JC : Je signalais déjà ce phénomène dans mon livre Considération sur l’état des beaux-arts. Les musées se développent aussi rapidement que les églises en Europe au XIe siècle, où une église ouvrait ses portes chaque jour. Mais la culture n’occupe pas la place désertée par le culte. Au contraire, c’est un jeu de dupes terrifiant qui se met en place. Remarquons au passage que nous n’avons pas besoin d’un énième musée consacré à l’histoire de France, mais d’un véritable, riche et vaste Musée de l’Europe, dont celui de Bruxelles n’est qu’une brève et pauvre esquisse. Après avoir déambulé devant le chapeau de Robert Schuman et la canne de Winston Churchill, le visiteur finit son parcours devant le spectacle d’une boîte de nuit des années 1980. C’est tout de même un peu pauvre !

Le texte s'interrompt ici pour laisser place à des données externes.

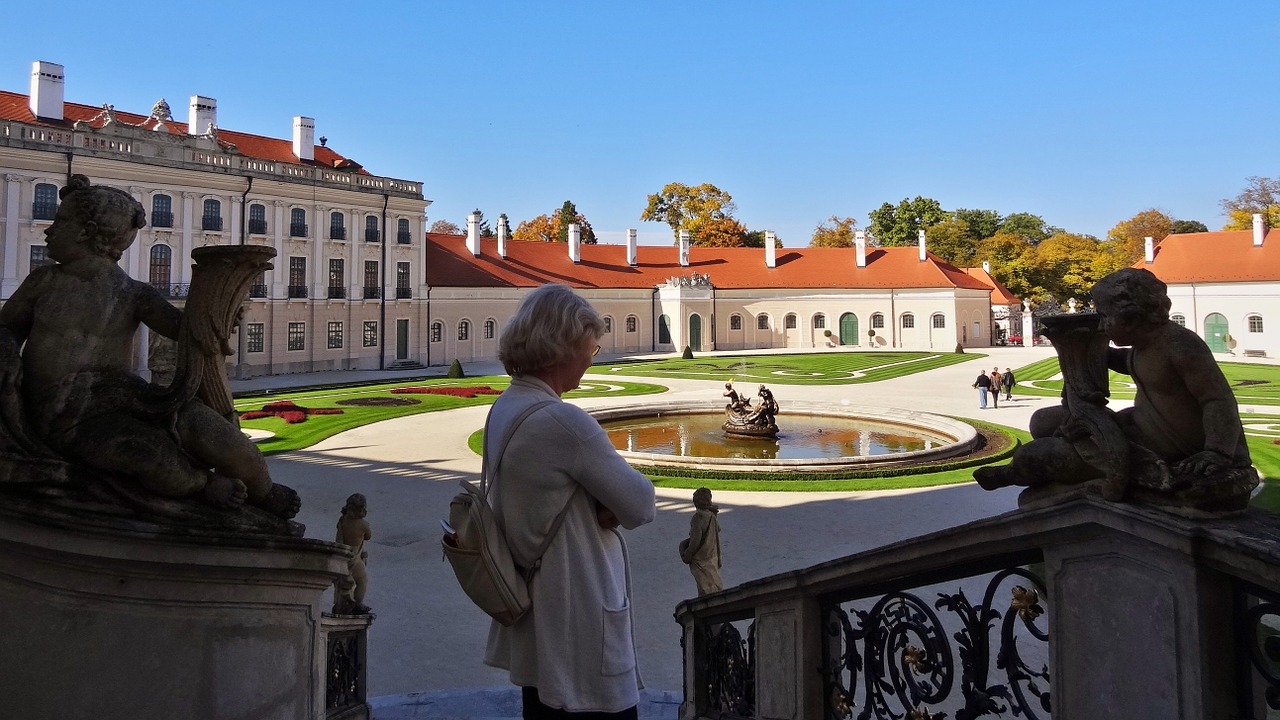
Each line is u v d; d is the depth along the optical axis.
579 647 2.34
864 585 3.34
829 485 16.48
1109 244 91.25
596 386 39.53
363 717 6.25
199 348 2.72
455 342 58.34
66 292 2.74
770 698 4.04
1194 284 61.00
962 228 94.62
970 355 60.53
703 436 24.00
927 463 18.42
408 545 12.60
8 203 36.66
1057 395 35.78
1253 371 45.75
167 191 41.72
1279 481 15.47
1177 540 2.01
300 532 2.97
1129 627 2.18
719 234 88.06
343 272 50.50
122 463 2.57
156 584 2.66
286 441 22.30
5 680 2.71
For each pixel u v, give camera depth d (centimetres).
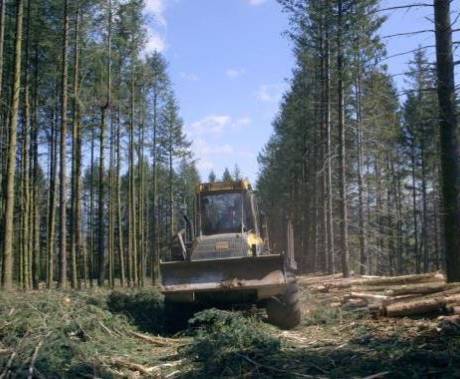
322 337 1035
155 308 1316
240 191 1334
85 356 829
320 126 3338
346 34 2306
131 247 3288
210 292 1165
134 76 3148
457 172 1150
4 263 1541
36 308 985
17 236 3256
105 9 2427
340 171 2359
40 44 2291
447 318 934
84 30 2325
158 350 972
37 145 2909
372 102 2880
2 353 802
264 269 1133
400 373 697
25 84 2356
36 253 2792
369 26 2311
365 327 1072
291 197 5041
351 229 3431
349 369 746
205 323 1109
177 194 6166
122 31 2725
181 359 862
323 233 3256
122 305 1285
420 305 1107
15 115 1625
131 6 2542
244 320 1015
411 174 4788
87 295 1306
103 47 2548
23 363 737
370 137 3219
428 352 750
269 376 735
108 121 3081
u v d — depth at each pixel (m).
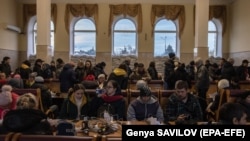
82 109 3.97
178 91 3.85
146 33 14.12
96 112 4.00
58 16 14.08
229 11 14.09
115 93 4.02
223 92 4.72
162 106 5.09
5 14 12.44
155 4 14.02
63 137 1.79
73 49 14.52
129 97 5.14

FM : L’Europe n’est-elle pas victime de la dénégation de soi ? À force de nier ses racines, ne serait-elle devenue exotique à elle-même ?
JC : Il y a une véritable hostilité envers toutes les traces qui rappellent l’identité ou, si vous voulez, l’entité à la fois commerciale et spirituelle que fut l’Europe. Les marchands de la Hanse faisaient pénétrer les retables des primitifs flamands jusqu’au-delà du cercle polaire ; les ateliers chartrains allaient diffuser leurs modèles jusqu’en Navarre. Et au XVIIIe siècle, quelle unité intellectuelle, encore : les philosophes, en perpétuel déplacement de Paris à Londres, à Berlin et à Saint-Pétersbourg ! Comparez avec le mépris qui règne aujourd’hui : l’oubli de la célébration des fêtes chrétiennes dans l’agenda de l’Union européenne, l’absence de portraits et de lieux dans l’iconographie de la monnaie européenne révèlent bien le refus de notre héritage culturel. Franchement, au lieu d’avoir, sur un billet de 10 euros, un dessin abstrait, ne serait-il pas plus glorieux d’y retrouver le visage de Goethe, Pascal ou Hegel ? La silhouette du Parthénon ou de la cathédrale de Chartres ?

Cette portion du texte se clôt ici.